▸ **The problem**
Update the entries below by replacing "photo" with "image" throughout, and change nothing else. Leave the pictures out of your answer.

▸ **Working data**
----

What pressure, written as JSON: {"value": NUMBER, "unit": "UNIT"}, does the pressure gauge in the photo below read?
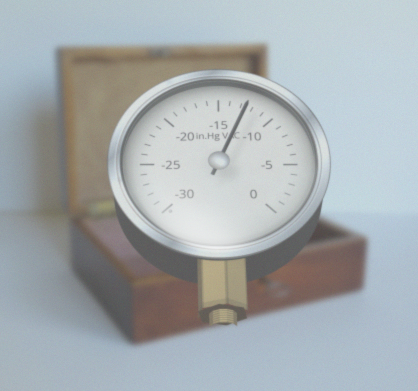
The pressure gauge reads {"value": -12.5, "unit": "inHg"}
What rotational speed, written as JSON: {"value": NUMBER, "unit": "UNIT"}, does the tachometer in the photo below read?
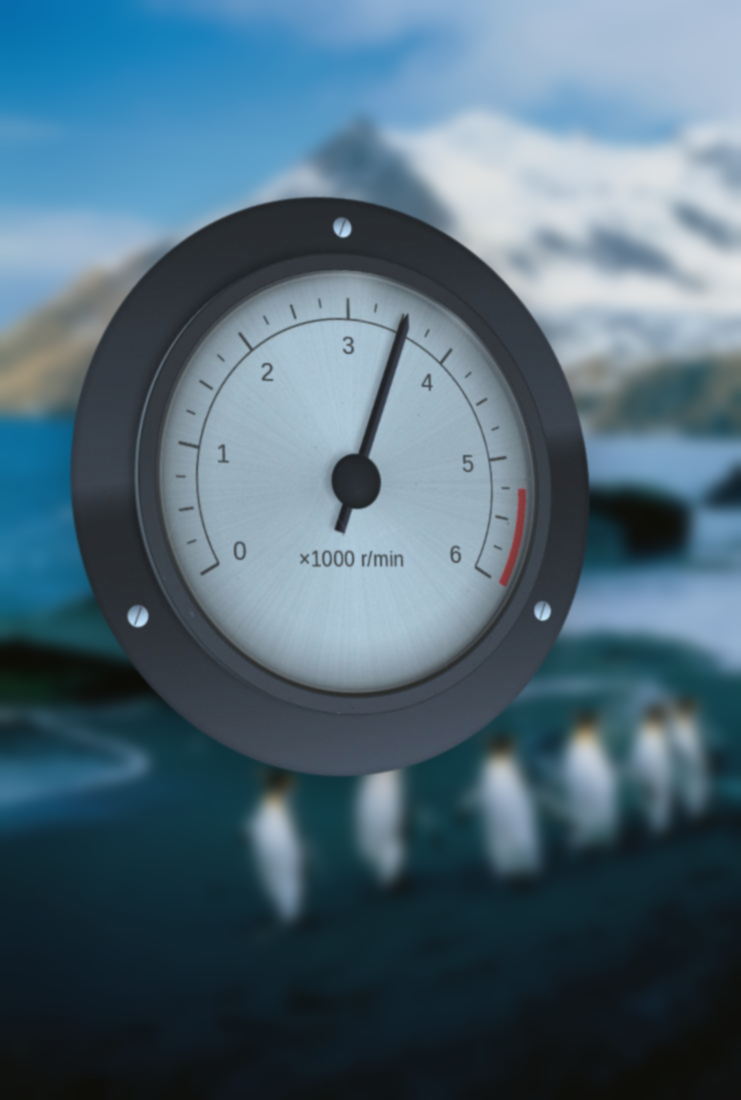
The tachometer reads {"value": 3500, "unit": "rpm"}
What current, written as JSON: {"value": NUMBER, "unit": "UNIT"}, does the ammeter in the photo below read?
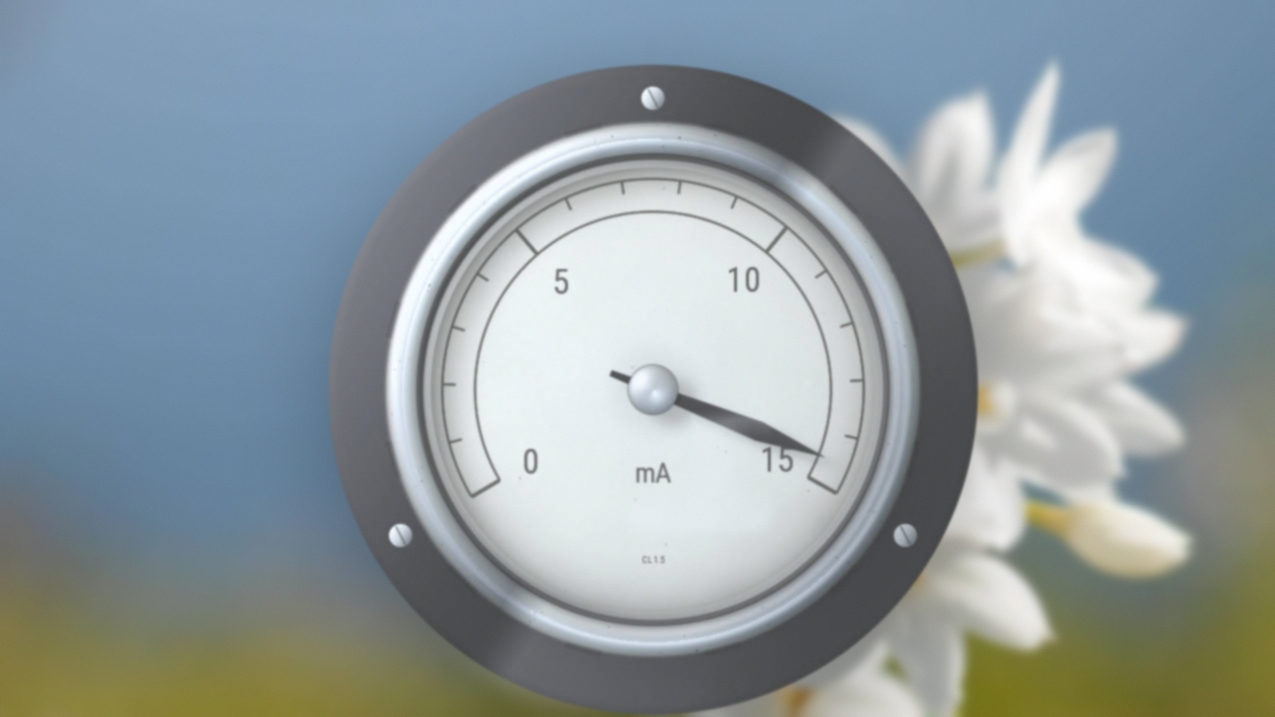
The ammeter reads {"value": 14.5, "unit": "mA"}
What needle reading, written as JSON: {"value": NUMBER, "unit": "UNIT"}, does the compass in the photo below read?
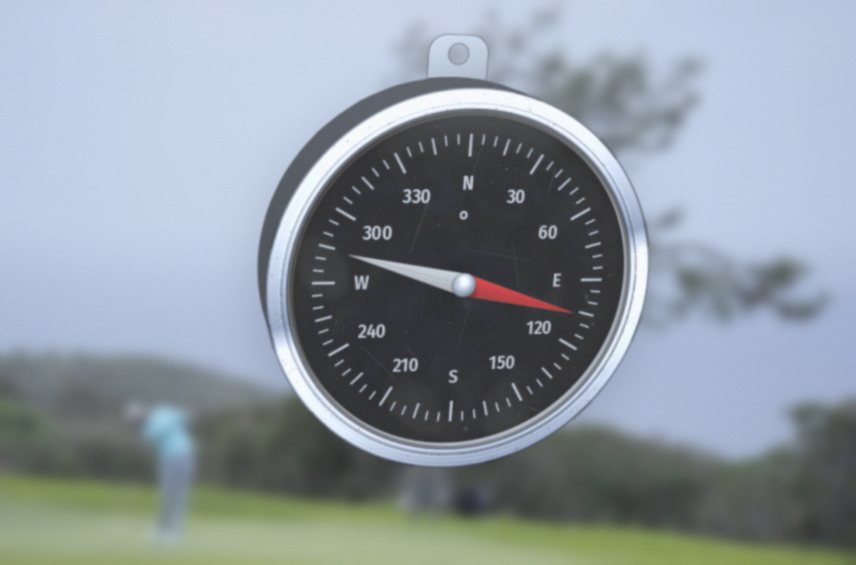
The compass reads {"value": 105, "unit": "°"}
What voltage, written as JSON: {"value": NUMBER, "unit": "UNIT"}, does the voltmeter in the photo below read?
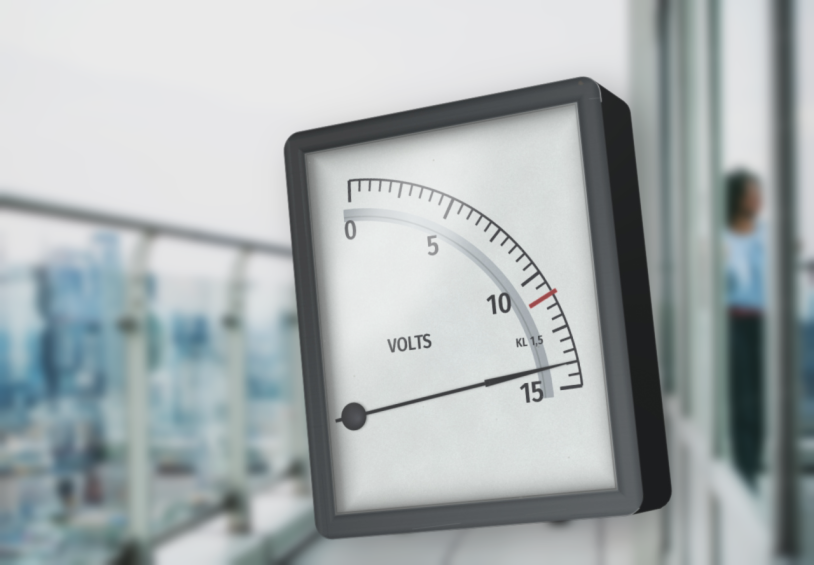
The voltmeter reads {"value": 14, "unit": "V"}
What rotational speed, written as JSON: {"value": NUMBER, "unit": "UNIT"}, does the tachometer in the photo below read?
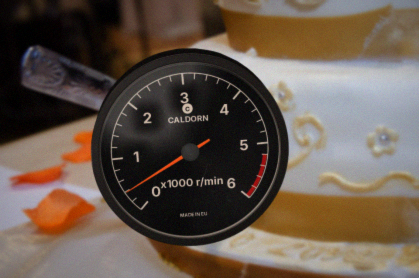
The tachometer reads {"value": 400, "unit": "rpm"}
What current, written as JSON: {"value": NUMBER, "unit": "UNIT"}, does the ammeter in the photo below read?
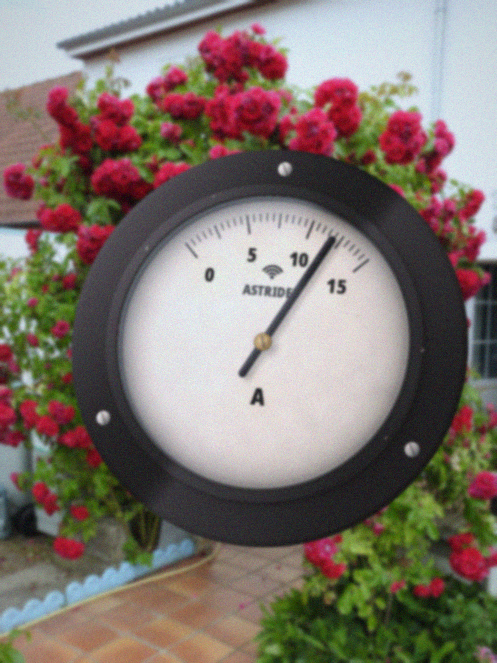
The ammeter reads {"value": 12, "unit": "A"}
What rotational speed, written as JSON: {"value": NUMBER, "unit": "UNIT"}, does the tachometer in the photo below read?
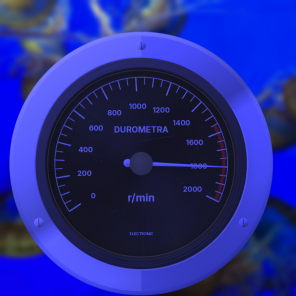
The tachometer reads {"value": 1800, "unit": "rpm"}
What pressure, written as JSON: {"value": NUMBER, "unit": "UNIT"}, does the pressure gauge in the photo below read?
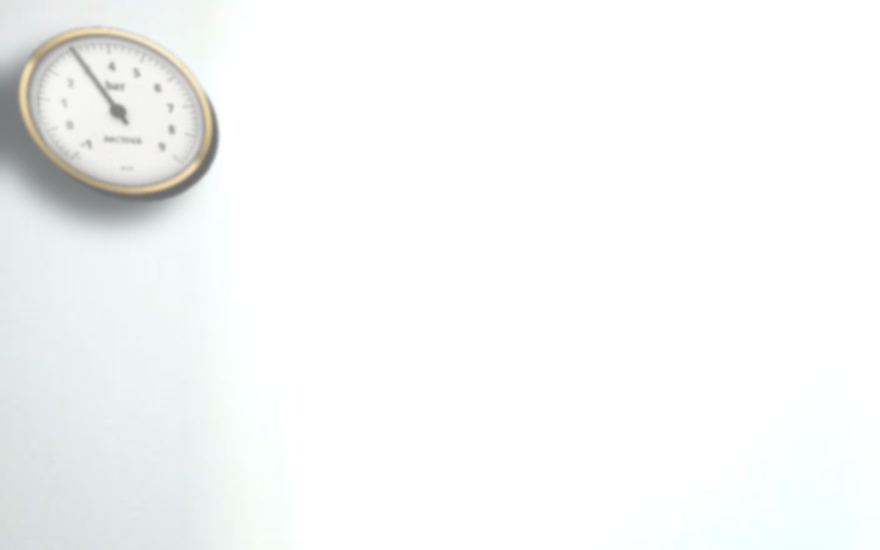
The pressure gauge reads {"value": 3, "unit": "bar"}
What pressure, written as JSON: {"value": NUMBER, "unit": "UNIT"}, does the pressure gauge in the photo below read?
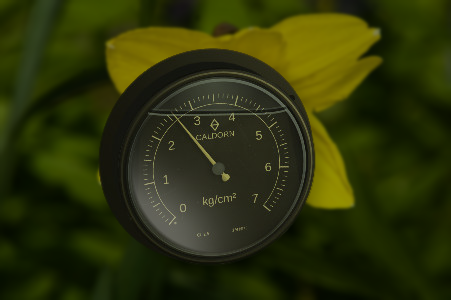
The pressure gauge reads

----

▸ **Response to the exercise**
What pressure, written as JSON: {"value": NUMBER, "unit": "UNIT"}, does the pressure gauge in the image below read?
The pressure gauge reads {"value": -12.5, "unit": "inHg"}
What rotational speed, written as JSON: {"value": NUMBER, "unit": "UNIT"}, does the tachometer in the image below read?
The tachometer reads {"value": 3500, "unit": "rpm"}
What current, written as JSON: {"value": NUMBER, "unit": "UNIT"}, does the ammeter in the image below read?
The ammeter reads {"value": 14.5, "unit": "mA"}
What needle reading, written as JSON: {"value": NUMBER, "unit": "UNIT"}, does the compass in the image below read?
The compass reads {"value": 105, "unit": "°"}
What voltage, written as JSON: {"value": NUMBER, "unit": "UNIT"}, does the voltmeter in the image below read?
The voltmeter reads {"value": 14, "unit": "V"}
What rotational speed, written as JSON: {"value": NUMBER, "unit": "UNIT"}, does the tachometer in the image below read?
The tachometer reads {"value": 400, "unit": "rpm"}
What current, written as JSON: {"value": NUMBER, "unit": "UNIT"}, does the ammeter in the image below read?
The ammeter reads {"value": 12, "unit": "A"}
What rotational speed, written as JSON: {"value": NUMBER, "unit": "UNIT"}, does the tachometer in the image below read?
The tachometer reads {"value": 1800, "unit": "rpm"}
What pressure, written as JSON: {"value": NUMBER, "unit": "UNIT"}, does the pressure gauge in the image below read?
The pressure gauge reads {"value": 3, "unit": "bar"}
What pressure, written as JSON: {"value": NUMBER, "unit": "UNIT"}, does the pressure gauge in the image below read?
The pressure gauge reads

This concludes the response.